Açıklanan metnin ilk bölümünde sektörün ekonomi için önemi vurgulanırken, “Küresel film endüstrisi mali açıdan 400 milyar dolarlık bir pasta. Dünyada filmlere yatırılan her 1 Amerikan doları, 2 Amerikan doları olarak yatırımcıya geri dönüyor” denildi.

Konseyde dikkat çeken, bazıları kendi aralarında farklı çıkarlara sahip kesimlerin, bir sinema reformu ve bunun için en önemli adım olarak gördükleri yeni bir sinema yasası için ortak hareket etmeleri.
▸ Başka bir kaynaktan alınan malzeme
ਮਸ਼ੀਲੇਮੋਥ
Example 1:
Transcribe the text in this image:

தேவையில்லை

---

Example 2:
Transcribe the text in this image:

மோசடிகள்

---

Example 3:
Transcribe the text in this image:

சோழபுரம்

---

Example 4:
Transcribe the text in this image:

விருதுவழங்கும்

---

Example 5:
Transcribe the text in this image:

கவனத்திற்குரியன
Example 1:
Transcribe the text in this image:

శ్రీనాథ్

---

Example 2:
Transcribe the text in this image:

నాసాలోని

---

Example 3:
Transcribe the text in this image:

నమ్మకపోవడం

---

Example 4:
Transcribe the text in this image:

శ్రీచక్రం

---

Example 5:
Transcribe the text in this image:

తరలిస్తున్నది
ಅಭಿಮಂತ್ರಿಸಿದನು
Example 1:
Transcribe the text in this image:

Metnin ikinci bölümünde Konsey, dört başlık altında taleplerini sıralıyor. Başlıklardan en çok maddeye sahip olanı, “finans ve pazarlama” alanındaki talepler. Burada özerk bir sinema kurumunun, gözlem evinin ve dış pazarlama ajansının kurulması, sponsorluk ve teşvik yasalarının işler hale getirilmesi, sinema filmlerinin ihracat ürünü kapsamına alınıp desteklenmesi, festivallerde filmlerin desteklenmesi, UNIFRANCE benzeri bir film dağıtım organizasyonu kurulması, sinema filmlerinin çok ortaklı yapılması için halka açılma benzeri modellerin kurulması gibi talepler sıralandı.
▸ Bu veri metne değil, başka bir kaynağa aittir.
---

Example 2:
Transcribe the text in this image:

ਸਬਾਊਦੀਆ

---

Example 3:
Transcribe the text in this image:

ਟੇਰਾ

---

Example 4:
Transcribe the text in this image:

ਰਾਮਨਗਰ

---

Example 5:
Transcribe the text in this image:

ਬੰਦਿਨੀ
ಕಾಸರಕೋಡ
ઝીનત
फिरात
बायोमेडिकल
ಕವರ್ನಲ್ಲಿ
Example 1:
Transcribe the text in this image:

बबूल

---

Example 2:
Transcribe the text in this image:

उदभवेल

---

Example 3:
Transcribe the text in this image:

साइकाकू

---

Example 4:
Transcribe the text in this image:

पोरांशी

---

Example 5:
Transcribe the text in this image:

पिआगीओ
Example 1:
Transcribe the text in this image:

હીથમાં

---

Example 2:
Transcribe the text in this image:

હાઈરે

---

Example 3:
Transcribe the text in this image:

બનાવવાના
“Fikri mülkiyet hakları” başlığındaki talepler, genel olarak “yasaların AB standartlarına uygun hale getirilmesi” etrafında biçimleniyor.

“Maden işçileri gibiyiz”
Sosyal güvenlik ve çalışma koşullarında ise talepler önemli. Basın toplantısında “Biz aynı maden işçileri gibi bir çalışma günümüzün beş günlük sigortaya tekabül etmesini istiyoruz. Çalışma koşullarımız maden işçilerininki gibi” denildi. Özellikle set işçileri arasında aşırı yoğun çalışmadan dolayı ölümler yaşanabiliyor. Metinde bu başlıkta sigortasız çalışmaya son verilmesi, dizi sürelerinin kısaltılması, çalışanlar için bir SGK standardı ve sinema alanının özel bir meslek grubu olarak tanınması ve mesleki örgütlerinin yaratılması talepleri dile getirildi.

Son başlık olan “Eğitim ve sinema kültürünün korunması”nda ise ürünlerin korunması ve arşivlenmesi, çalışanların meslek içi eğitime alınması ve sinema eğitiminin uygulama esaslı ve ürün odaklı bir niteliğe bürünmesi istendi.
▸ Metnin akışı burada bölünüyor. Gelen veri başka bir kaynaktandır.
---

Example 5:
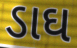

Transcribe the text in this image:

ડાઘ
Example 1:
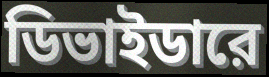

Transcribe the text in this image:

ডিভাইডারে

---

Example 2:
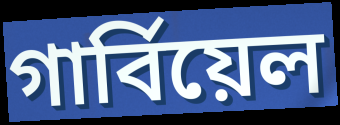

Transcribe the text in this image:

গার্বিয়েল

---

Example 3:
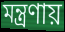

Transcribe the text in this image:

মন্ত্রণায়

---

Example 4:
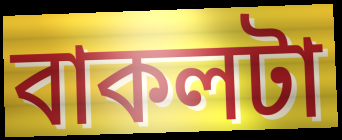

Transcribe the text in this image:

বাকলটা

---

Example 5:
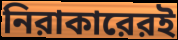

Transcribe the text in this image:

নিরাকারেরই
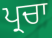
ਪ੍ਰਚਾ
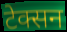
टेक्सन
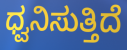
ಧ್ವನಿಸುತ್ತಿದೆ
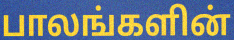
பாலங்களின்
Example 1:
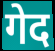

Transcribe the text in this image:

गेद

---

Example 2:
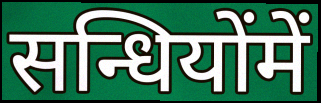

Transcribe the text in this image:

सन्धियोंमें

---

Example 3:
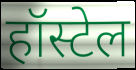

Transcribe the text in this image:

हॉस्टेल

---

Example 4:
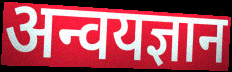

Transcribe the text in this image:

अन्वयज्ञान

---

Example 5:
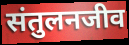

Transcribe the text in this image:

संतुलनजीव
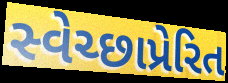
સ્વેચ્છાપ્રેરિત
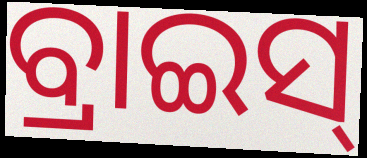
ବ୍ରାଇସ୍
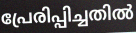
പ്രേരിപ്പിച്ചതിൽ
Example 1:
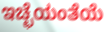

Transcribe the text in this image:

ಇಚ್ಛೆಯಂತೆಯೆ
“Hükümetle görüştük, umutluyuz”
Toplantıda Erden Kıral Başbakan Erdoğan ve Kültür ve Turizm Bakanı Ertuğrul Günay’la görüştüklerini ve Konsey olarak hazırladıkları yasa taslağını ilettiklerini, hükümetin taslağın ilk kısmını beğenmesine rağmen, rol dağılımının ele alındığı ikinci kısmını beğenmediğini söyledi.

Hükümetle toplantılarını sürdüreceklerini belirten Kıral, 2010’da yasanın geçmesi için umutlu olduklarını, ama on yıllardır yasayı bekledikleri için siyasette tıkanıklıkların yaşanabileceğini bildiklerini belirtti.

“Erdoğan’ın demokratik açılım toplantısını da bu talepleri savunmak için bir avantaj haline getirecek misiniz?” sorusuna “Evet, toplantıya katılacak temsilci arkadaşlarımız taleplerimizi Sayın Başbakan’a iletecekler” yanıtı verildi.